The reality is that there are pretty straightforward reasons to believe that restricting border travel has a limited impact *unless* you can suppress travel basically altogether. The absolute key assumption here is that the border is porous and cannot be closed 100%. Clearly, this assumption is incorrect for Australia and New Zealand, which is why (I assume) experts there did argue for border closures (and why I was absolutely furious that the UK, my current home, did not do the same).
Specifically, in the wake of the swine flu epidemic, there was an influential computational paper that investigated the question "If you restrict border crossings at the onset of an (influenza) pandemic, i.e. before the disease becomes endemic in your own country, how long can you delay the peak given that you are still allowing some travel for export/import of essential goods?" The math in the paper was a bit more exact but a back of the envelope calculation can convey the key insight: Assume a simple susceptible-infected-recovered (SIR) model, where the increase in infected people is roughly exponential and the doubling time of the number of infected is -- for the sake of argument -- 1 week. If you restrict border traffic by 50%, you delay the peak of the pandemic by 1 week. If you reduce border traffic down to 25%, you delay the peak by 2 weeks, 12.5% -> 3 weeks, 6.25% -> 4 weeks, 3.125% -> 5 weeks, 1.5% -> 6 weeks.

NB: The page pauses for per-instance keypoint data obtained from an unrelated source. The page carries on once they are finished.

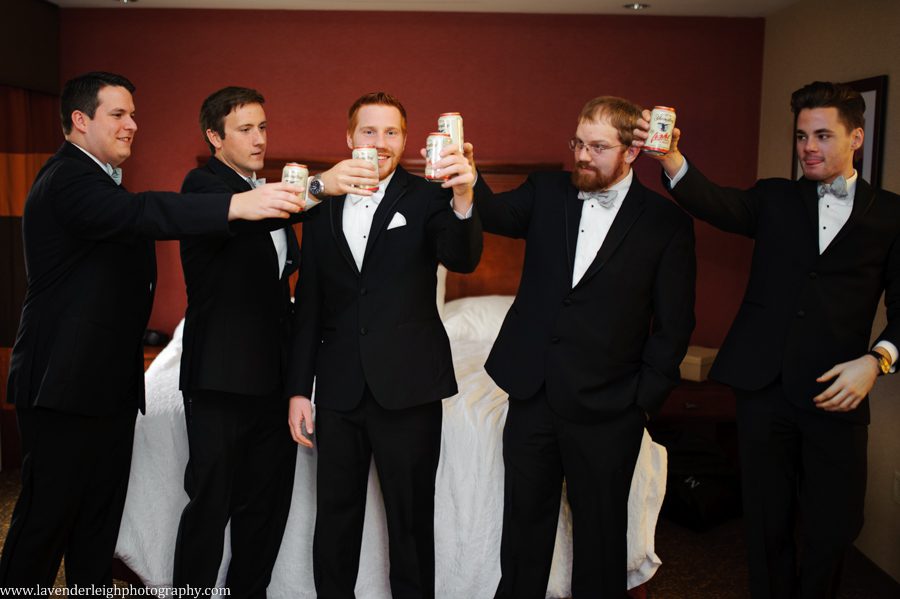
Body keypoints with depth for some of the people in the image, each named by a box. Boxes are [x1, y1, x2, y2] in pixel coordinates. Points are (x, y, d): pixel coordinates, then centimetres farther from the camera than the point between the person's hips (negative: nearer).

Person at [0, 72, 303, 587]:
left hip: (110, 384, 10)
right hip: (66, 386, -10)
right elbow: (139, 212, -36)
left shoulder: (99, 178, 18)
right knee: (47, 519, 0)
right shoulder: (67, 179, -15)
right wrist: (237, 204, -47)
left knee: (101, 518, 15)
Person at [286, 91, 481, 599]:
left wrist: (464, 199, -38)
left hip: (409, 387, -3)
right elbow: (309, 305, 10)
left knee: (411, 518, 9)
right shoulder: (323, 206, 8)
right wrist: (299, 388, 7)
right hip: (339, 388, 3)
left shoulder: (427, 198, 0)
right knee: (335, 516, 15)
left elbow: (463, 260, -19)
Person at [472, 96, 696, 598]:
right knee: (525, 517, 17)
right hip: (532, 393, 3)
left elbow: (674, 323, -3)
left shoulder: (667, 223, -5)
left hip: (606, 410, -2)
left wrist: (645, 397, -6)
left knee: (600, 529, 13)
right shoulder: (547, 192, 4)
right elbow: (495, 214, -14)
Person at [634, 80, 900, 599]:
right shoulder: (775, 200, 9)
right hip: (765, 386, 1)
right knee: (768, 526, 12)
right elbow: (715, 204, -11)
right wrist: (670, 156, -30)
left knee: (833, 531, 7)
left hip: (835, 394, 0)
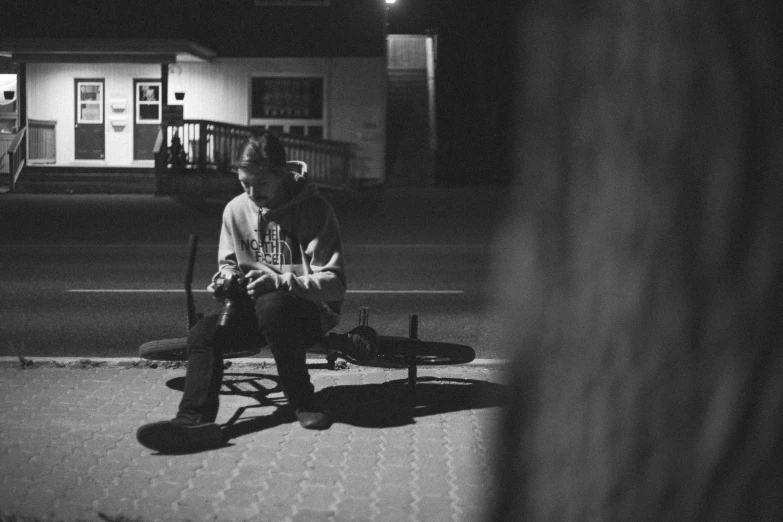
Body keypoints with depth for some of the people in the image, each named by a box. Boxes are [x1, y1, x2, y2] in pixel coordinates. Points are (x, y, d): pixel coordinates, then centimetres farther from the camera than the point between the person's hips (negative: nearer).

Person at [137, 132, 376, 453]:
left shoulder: (315, 210, -12)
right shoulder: (236, 209, 4)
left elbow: (334, 283, -16)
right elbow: (228, 262, 18)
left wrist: (280, 281, -29)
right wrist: (227, 276, -7)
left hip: (312, 311, -5)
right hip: (258, 309, 5)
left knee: (272, 306, -39)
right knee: (204, 331, -21)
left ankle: (304, 403, -23)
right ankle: (194, 419, -36)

So reducing your border traffic by approximately 99% buys you six additional weeks to prepare for the worst. However, in exchange, you have to source basically all materials for this preparation from within your borders, as well as support a somewhat normal life. Even if that were possible, the disruption to your supply chains might mean that the preparations might take much longer than normal, such that six additional weeks might not be sufficient under these circumstances either.
Now assume that it takes 3-4 months to reach peak pandemic once the disease has become endemic in your country. Do you suppress all border traffic for an additional 6 weeks?
Finally, consider that the doubling time for COVID was actually much shorter (at least initially, i.e. before lockdowns), namely 3 days and not a whole week (https://academic.oup.com/jid/...
Public health experts aren't always pure scientists (e.g. Public Policy and Administration). Even when they are scientists, they're often a mixture of scientist and politician once they ascend to a high enough level (e.g. Fauci).